Deutsche Bank's equity strategists argue that the largest U.S. technology stocks - commonly grouped as the "Mag-7" - have acted as a drag on broader U.S. equity performance over the last nine to ten months, and that this drag accelerated notably in June. The bank's analysis underscores an unusual dynamic: weakening performance among these megacap names occurring at a time when global interest in artificial intelligence remains high.
Strategist Jim Reid described the trend as not entirely new, noting the beginning of a rotation out of these holdings in late October of the prior year. Reid also highlighted that the market narrative through the first half of 2026 was dominated by two major themes - the conflict in Iran and widespread global enthusiasm for AI - making the Mag-7's relative lagging performance appear counterintuitive in that context.
Deutsche Bank identifies four primary factors behind the June underperformance:
- Extreme positioning reverting to neutral: At the end of May, exposure to large-cap technology was at what the bank characterizes as an extreme level. That positioning moved back toward neutral, reducing concentration in those names and weighing on their prices.
- Hyperscaler capital expenditure concerns: The bank points to growing apprehension about capital spending plans among the largest hyperscalers. Worries about future capex can affect expectations for revenue and margins across the tech ecosystem.
- Federal Reserve policy shift: Deutsche Bank notes that a more hawkish pivot by the Fed may have had a negative impact on growth-oriented stocks, which include many members of the Mag-7.
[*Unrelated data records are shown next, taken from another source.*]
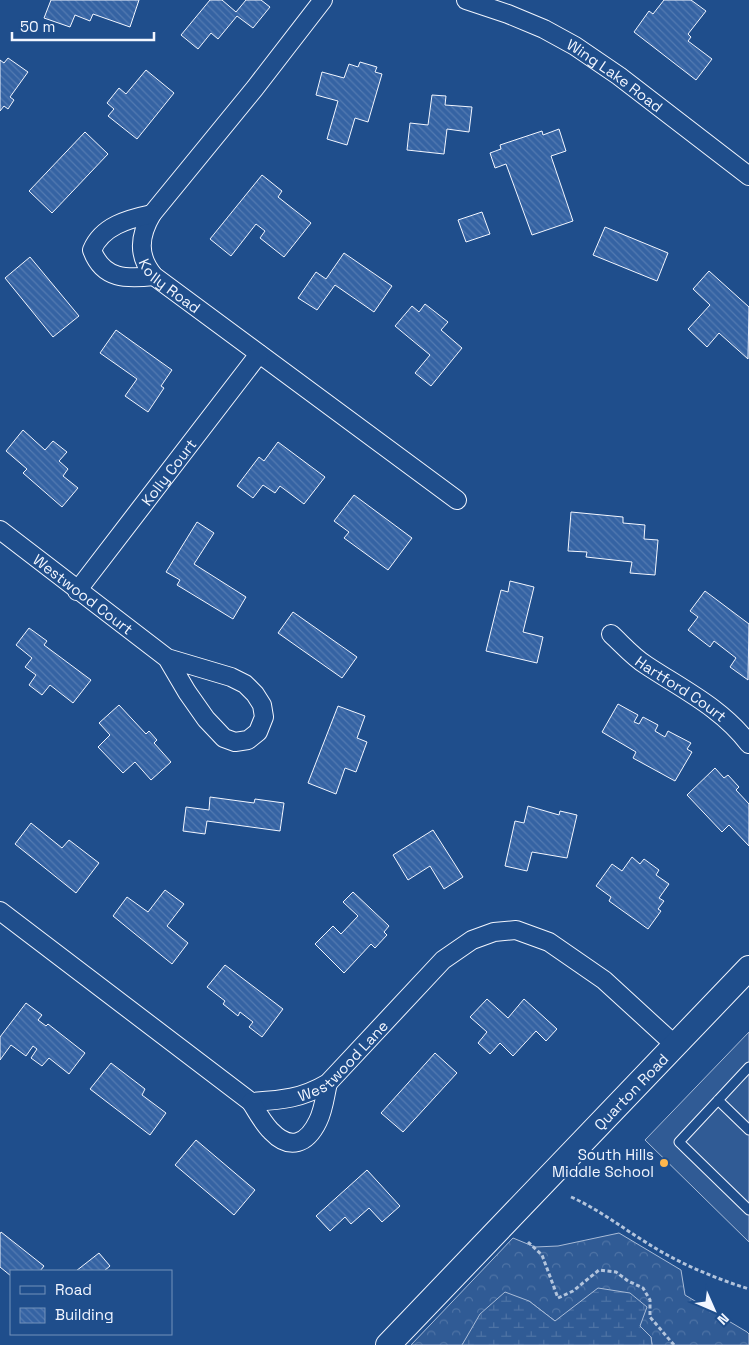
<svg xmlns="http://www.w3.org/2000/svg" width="749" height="1345" viewBox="0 0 749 1345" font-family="'Space Grotesk',sans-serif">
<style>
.forest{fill:url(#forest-crowns);stroke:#a8bbd7}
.wetland{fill:url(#wetland-marsh);stroke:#a8bbd7}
.built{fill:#305b95;stroke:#a8bbd7}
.building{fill:url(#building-back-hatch);stroke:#f2f6ff}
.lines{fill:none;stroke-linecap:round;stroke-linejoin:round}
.lane-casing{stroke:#f2f6ff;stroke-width:11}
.street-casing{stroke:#f2f6ff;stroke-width:20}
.secondary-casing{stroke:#f2f6ff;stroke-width:26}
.path{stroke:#b3c4dc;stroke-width:3;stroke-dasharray:4 2.5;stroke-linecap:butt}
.lane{stroke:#1f4e8c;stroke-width:9}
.street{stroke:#1f4e8c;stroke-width:18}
.secondary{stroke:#1f4e8c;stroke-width:24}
.poi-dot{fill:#ffb74d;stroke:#1f4e8c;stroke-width:2}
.labels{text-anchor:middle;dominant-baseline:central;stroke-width:4;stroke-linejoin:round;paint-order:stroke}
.street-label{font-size:15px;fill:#f2f6ff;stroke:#1f4e8c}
.poi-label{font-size:15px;fill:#f2f6ff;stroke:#1f4e8c;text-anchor:end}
</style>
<defs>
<pattern id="forest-crowns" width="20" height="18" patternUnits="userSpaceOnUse" patternTransform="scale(1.25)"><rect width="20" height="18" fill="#305b95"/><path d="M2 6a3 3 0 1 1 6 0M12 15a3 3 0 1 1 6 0" fill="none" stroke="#4e73a5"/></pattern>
<pattern id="wetland-marsh" width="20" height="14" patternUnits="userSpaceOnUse" patternTransform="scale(1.25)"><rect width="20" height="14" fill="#305b95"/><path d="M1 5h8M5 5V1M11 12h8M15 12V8" fill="none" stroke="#4e73a5"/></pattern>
<pattern id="building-back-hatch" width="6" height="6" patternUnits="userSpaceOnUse" patternTransform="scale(1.25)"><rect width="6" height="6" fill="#3563a3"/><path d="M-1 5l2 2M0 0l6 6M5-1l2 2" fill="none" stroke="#537ab1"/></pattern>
</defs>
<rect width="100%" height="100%" fill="#1f4e8c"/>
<path class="forest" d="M619 1233 681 1270 685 1295 747 1332 749 1334V1345H652L651 1337 640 1326 555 1321 529 1301 468 1336 462 1345H411L513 1238 535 1247 558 1246Z"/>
<path class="wetland" d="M598 1288 630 1293 647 1307 640 1326 651 1337 652 1345H462L480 1314 505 1292 529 1301 555 1321Z"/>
<path class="built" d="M749 1032V1242L645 1140Z"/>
<path class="building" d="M51 0H139L130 27 93 14 90 21 75 15 70 27 44 18Z
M210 0H222L236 12 246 0H261L270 7 253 28 237 16 218 39 211 33 198 49 181 35Z
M664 0H691L706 11 688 34 691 37 688 41 712 59 696 80 634 32 649 11 653 14Z
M8 58 28 72 10 97 14 100 8 109 4 106 0 111V60L4 63Z
M360 62 377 67 375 72 382 74 368 122 355 118 347 145 327 139 338 101 316 95 322 72 344 78 349 64 358 67Z
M146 70 174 93 137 139 108 116 114 109 107 103 119 88 126 94Z
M432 95 446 96 445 105 472 107 469 132 447 129 444 154 407 150 410 123 428 125Z
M559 129 566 151 551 156 573 221 532 235 506 164 495 168 490 153 501 149 500 145 542 131 543 135Z
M85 132 108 154 52 213 29 191Z
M262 175 282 191 278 197 311 223 284 257 260 238 265 231 256 224 231 256 210 239Z
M482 212 490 234 466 242 458 220Z
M605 227 668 253 657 281 593 255Z
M344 253 392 286 374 312 335 285 317 310 298 298 316 272 326 279Z
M30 257 79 316 53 337 5 278Z
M709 271 749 307 748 359 719 333 707 347 688 329 710 305 693 289Z
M425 304 448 322 441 330 462 348 431 386 415 373 430 355 395 326 412 306 419 312Z
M116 330 172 370 161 386 164 388 148 412 125 396 137 379 100 353Z
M23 430 45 450 53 441 67 452 59 461 68 469 63 476 78 488 62 507 23 473 27 469 6 451Z
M278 442 325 477 304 504 280 486 275 493 263 485 253 498 237 486 259 457 264 461Z
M354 495 412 538 388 570 344 538 349 532 334 521Z
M571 512 623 517V523L645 525 644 539 658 540 655 575 630 573 632 562 586 557 587 552 568 551Z
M197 522 214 533 194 564 246 597 233 619 177 585 180 580 166 572Z
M510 581 534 587 523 632 543 637 537 663 486 651 501 590 508 592Z
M705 591 749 624 748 680 730 667 736 658 714 641 710 647 688 630 698 617 690 611Z
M293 612 357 657 342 678 278 633Z
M29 628 47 641 44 645 91 680 73 703 50 685 42 695 29 685 36 675 25 667 32 658 16 645Z
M618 704 638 715 634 722 639 724 643 717 658 725 655 731 665 737 668 731 691 743 687 749 692 752 675 781 633 758 636 752 602 732Z
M119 705 146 734 149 731 157 740 154 743 171 762 151 780 135 762 123 773 98 747 110 735 99 723Z
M338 706 365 716 357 738 367 742 356 772 345 768 336 794 308 783Z
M715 768 724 778 728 775 739 787 736 790 749 804V846L729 825 722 832 687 795Z
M210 797 254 803 255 799 284 803 280 831 207 821 205 834 183 831 186 807 209 810Z
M528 806 559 815 560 811 577 815 567 858 532 852 527 871 505 866 515 821 524 823Z
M31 823 62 848 69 840 99 863 76 893 15 844Z
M433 830 463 877 444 889 430 866 408 880 393 855Z
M632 857 640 864 644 859 659 870 656 875 669 884 659 898 664 901 658 909 661 911 648 929 609 901 611 897 596 886 612 864 622 871Z
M165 890 184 904 167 926 188 943 172 964 113 916 127 897 148 912Z
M353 892 389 926 384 932 387 935 375 948 371 944 344 973 315 944 333 926 341 934 358 916 343 902Z
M225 965 283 1009 262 1037 249 1027 253 1022 240 1012 238 1016 223 1004 225 1001 207 987Z
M487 999 508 1018 524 999 557 1029 546 1041 536 1031 513 1056 500 1043 490 1054 478 1043 487 1032 470 1017Z
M26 1003 42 1015 38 1020 46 1026 48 1024 85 1053 69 1074 49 1058 42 1066 31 1058 37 1049 33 1046 26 1056 11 1045 0 1060V1037Z
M435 1053 457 1073 403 1132 381 1113Z
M111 1063 145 1089 142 1095 166 1113 150 1135 90 1089Z
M196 1140 255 1190 234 1215 175 1165Z
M367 1170 400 1206 382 1222 369 1208 351 1224 345 1217 330 1231 316 1216Z
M1 1232 44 1266 40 1271H11V1276L0 1267V1234Z
M99 1253 110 1266 104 1271H76Z"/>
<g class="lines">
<defs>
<path id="lane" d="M749 1067 679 1142 749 1210
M718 1100 749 1130"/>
<g id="street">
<path id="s1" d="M323 0 255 88 152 214C139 236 137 256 154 276L457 500"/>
<path id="s2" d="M466 0 508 14 544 29 575 46 619 76 749 176"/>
<path d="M152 214C128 219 102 226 92 250 103 280 127 279 154 276"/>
<path id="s3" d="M0 530 167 658 231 677 245 684 255 694 262 705 264 717 258 732 248 740 235 742 224 738 206 719 187 692 167 658"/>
<path id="s4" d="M77 591 259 354"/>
<path id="s5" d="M611 634C622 644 633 657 646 665 682 689 722 708 749 744"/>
<path id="s6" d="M0 911 251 1102C281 1100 301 1099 328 1083L443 960 472 940 494 932 516 930 549 942 604 980 675 1045"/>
<path d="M251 1102C257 1112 263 1123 271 1131 290 1151 307 1144 318 1121 324 1109 325 1095 328 1083"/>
</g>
<g id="secondary">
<path id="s7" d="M388 1345 749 968"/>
</g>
</defs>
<use href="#lane" class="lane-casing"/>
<use href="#street" class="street-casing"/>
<use href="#secondary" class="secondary-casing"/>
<path class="path" d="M571 1197C598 1209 621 1227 647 1243 678 1263 714 1278 749 1289
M528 1242 542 1255 558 1298 573 1291 599 1270 616 1272 628 1281 643 1288 650 1300V1317L674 1345"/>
<use href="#lane" class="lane"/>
<use href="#street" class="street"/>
<use href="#secondary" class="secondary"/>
</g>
<circle class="poi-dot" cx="664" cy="1163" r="5"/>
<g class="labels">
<g class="street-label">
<text stroke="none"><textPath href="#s2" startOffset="168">Wing Lake Road</textPath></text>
<text stroke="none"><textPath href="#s1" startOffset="359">Kolly Road</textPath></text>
<text stroke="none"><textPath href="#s4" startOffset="150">Kolly Court</textPath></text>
<text stroke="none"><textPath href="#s3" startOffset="105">Westwood Court</textPath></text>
<text stroke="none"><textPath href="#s5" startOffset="89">Hartford Court</textPath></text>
<text stroke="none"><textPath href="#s6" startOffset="421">Westwood Lane</textPath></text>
<text stroke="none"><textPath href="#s7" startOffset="351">Quarton Road</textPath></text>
</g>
<g class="poi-label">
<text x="654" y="1154">South Hills<tspan x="654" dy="17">Middle School</tspan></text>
</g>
</g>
<rect x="10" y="1270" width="162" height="65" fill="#1f4e8c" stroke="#7391ba"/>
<rect x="20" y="1286" width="25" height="8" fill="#1f4e8c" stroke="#7391ba"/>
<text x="55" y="1295" font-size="15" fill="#f2f6ff">Road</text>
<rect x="20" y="1308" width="25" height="15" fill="url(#building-back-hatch)" stroke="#7391ba"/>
<text x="55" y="1320" font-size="15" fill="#f2f6ff">Building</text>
<g transform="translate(714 1310) rotate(135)" stroke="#1f4e8c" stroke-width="4" paint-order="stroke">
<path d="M0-4L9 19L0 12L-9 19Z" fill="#f2f6ff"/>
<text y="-8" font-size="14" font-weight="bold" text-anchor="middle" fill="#f2f6ff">N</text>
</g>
<path d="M12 32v8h142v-8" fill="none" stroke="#f2f6ff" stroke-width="2.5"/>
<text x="20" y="32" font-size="15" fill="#f2f6ff" stroke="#1f4e8c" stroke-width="4" paint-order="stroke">50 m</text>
</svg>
- Rising memory and storage costs: Surging prices for memory and storage chips are creating margin concerns for portions of the technology sector, even as higher chip prices benefit chipmakers. The bank highlighted this pressure with reference to recent price increases from Apple across a wide range of products - a development Deutsche Bank's Research Institute had anticipated in its earlier analysis of memory demand.
Reid adds that market leadership has shifted away from the Mag-7 for the time being, even though AI-related enthusiasm persists globally. As an illustration of the divergence in performance, the KOSPI index has gained more than 100% year-to-date, according to the bank's discussion, underscoring the uneven nature of market rewards in the current environment.
The bank's assessment ties the pocketed underperformance to a combination of investor positioning, concerns about the capital spending outlook for major cloud operators, monetary policy developments, and cost pressures tied to components such as memory and storage. These factors together help explain why large-cap tech underperformed in June despite continued thematic interest in AI across markets.